Configure APIM in applications live

Now configure the API, backend, product, and subscription in the Applications Live repository.
1

Create API application

Create a file at runtimes/dev/apim/apis/my-first-agent-api.yaml:
runtimes/dev/apim/apis/my-first-agent-api.yaml
apiVersion: argoproj.io/v1alpha1
kind: Application
metadata:
  name: my-first-agent-api
  namespace: argocd
spec:
  project: devhub-grandcentral
  destination:
    server: https://kubernetes.default.svc
    namespace: devhub-grandcentral
  sources:
    - repoURL: [email protected]:bb-ecos-agbs/gc-devhub-agbs-applications-live.git
      targetRevision: main
      ref: apps-live
    - repoURL: cragbs508.azurecr.io/charts
      chart: my-first-agent-api
      targetRevision: 0.1.0-20361246926
      helm:
        releaseName: my-first-agent-api-v0
        valueFiles:
          - $apps-live/runtimes/dev/apim/apis/common.apim.values.yaml
  syncPolicy:
    automated:
      prune: true
      allowEmpty: true
      selfHeal: true
    syncOptions:
      - CreateNamespace=false
Update the targetRevision with the actual chart version from your API repository’s build workflow.
2

Add API to version sets

Add your API to runtimes/dev/apim/apiVersionsets.yaml:
# ... existing version sets ...
- name: "my-first-agent-api"
3

Create backend

Add a backend entry in runtimes/dev/apim/backends.yaml:
# ... existing backends ...
- name: my-first-agent-backend
  url: 'https://my-first-agent-v0-my-namespace.dev.agbs.gcservices.io'
  title: "My First Agent Backend"
  description: "My First Agent Backend"
The backend URL should match the VirtualService URL from Step 4 where you tested your agent.
4

Create product with policies

Add a product definition in runtimes/dev/apim/products.yaml:
# ... existing products ...
- name: my-first-agent-product
  description: My First Agent Product
  displayName: My First Agent Product
  approvalRequired: "false"
  policy:
    apiBackend:
      - api: my-first-agent-api-0
        backend: my-first-agent-backend
    value: |
      <policies>
          <inbound>
              <base />
              <set-header name="Accept" exists-action="override">
                 <value>application/json, text/event-stream</value>
              </set-header>
              <set-header name="Content-Type" exists-action="override">
                 <value>application/json</value>
              </set-header>
              <set-backend-service backend-id="my-first-agent-backend" />
          </inbound>
          <backend>
              <base />
          </backend>
          <outbound>
              <base />
          </outbound>
          <on-error>
              <base />
          </on-error>
      </policies>
  productApis:
    - apiName: my-first-agent-api-0
The policy section defines how requests are processed.

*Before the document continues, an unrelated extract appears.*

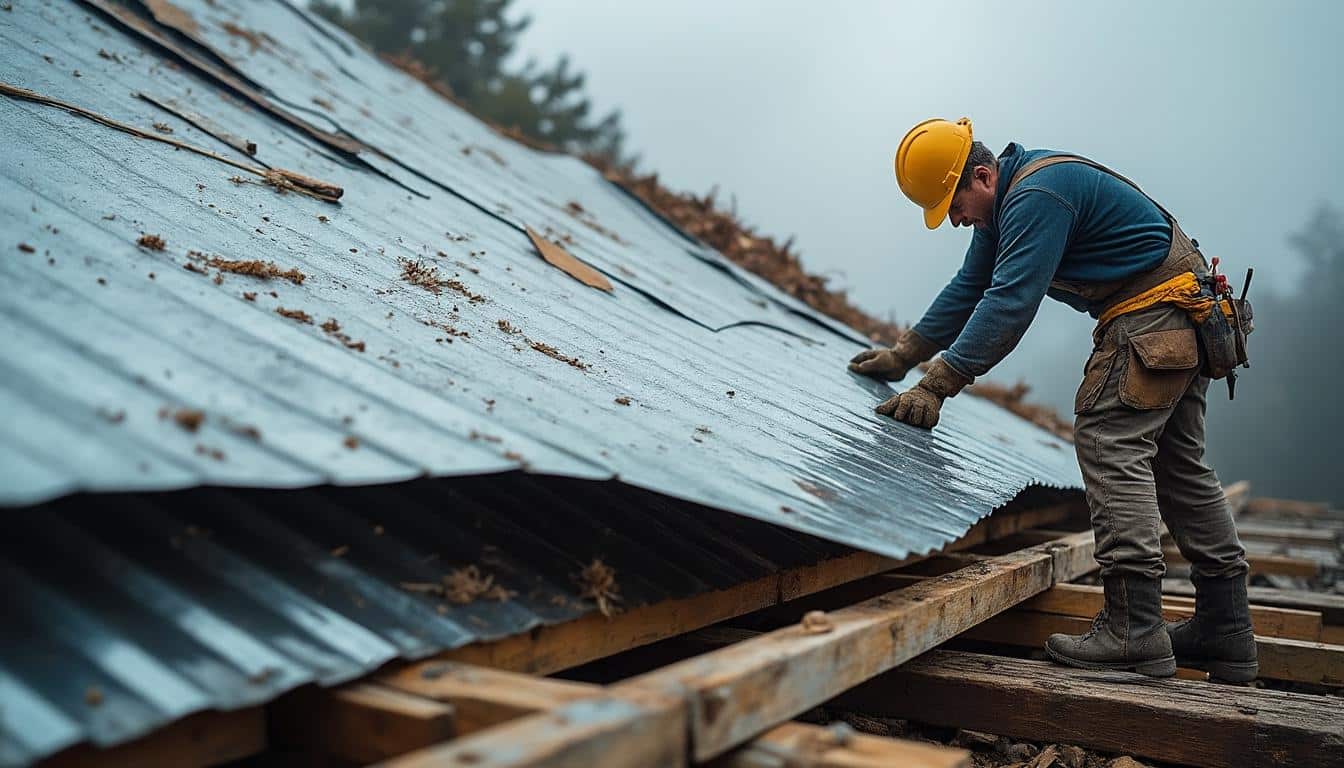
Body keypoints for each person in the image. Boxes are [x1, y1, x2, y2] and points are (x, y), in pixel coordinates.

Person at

You can add authentication, rate limiting, and other policies here.
5

Create subscription

Add a subscription in runtimes/dev/apim/subscriptions.yaml:
# ... existing subscriptions ...
- name: my-first-agent-subscription
  productScope: my-first-agent-product
The subscription generates an API key that clients use to access your agent through APIM.

Deploy APIM configuration

Commit and push all the APIM configuration changes, then open a Pull Request and merge it. ArgoCD will automatically sync and apply the APIM configurations.

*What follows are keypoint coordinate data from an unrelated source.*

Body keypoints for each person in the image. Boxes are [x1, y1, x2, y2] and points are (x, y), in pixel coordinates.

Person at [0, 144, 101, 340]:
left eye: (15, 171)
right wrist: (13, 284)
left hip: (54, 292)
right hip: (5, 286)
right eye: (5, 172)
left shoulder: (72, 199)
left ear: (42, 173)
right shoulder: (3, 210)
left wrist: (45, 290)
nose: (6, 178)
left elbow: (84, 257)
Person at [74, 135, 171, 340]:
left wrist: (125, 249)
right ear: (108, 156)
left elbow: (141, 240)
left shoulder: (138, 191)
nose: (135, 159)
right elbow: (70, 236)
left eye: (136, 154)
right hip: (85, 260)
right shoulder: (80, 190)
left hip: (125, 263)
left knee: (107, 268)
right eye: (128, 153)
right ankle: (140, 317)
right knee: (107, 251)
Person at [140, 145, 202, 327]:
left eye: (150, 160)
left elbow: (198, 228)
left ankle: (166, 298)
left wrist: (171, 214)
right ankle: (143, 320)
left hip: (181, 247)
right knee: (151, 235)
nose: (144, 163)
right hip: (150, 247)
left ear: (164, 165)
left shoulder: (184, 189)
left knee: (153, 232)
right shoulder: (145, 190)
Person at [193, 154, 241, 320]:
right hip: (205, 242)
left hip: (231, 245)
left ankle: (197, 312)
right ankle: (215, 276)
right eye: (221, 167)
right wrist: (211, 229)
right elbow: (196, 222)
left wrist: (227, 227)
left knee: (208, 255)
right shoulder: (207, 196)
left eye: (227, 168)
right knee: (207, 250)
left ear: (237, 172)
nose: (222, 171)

Access your agent via APIM

Once the APIM configuration is deployed, you can access your agent securely using the subscription key:
curl --location 'https://apim.dev.agbs.gcservices.io/my-first-agent-api/v0/run/instructions_agent' \
  --header 'api-key: YOUR_SUBSCRIPTION_KEY' \
  --header 'Content-Type: application/json' \
  --data '{
    "query": "I'\''m my first agent."
}'
Replace YOUR_SUBSCRIPTION_KEY with the actual subscription key generated for my-first-agent-subscription. You can find this in the APIM portal or Kubernetes secrets.
You have successfully created, deployed, and exposed your first agentic application with secure API access through APIM!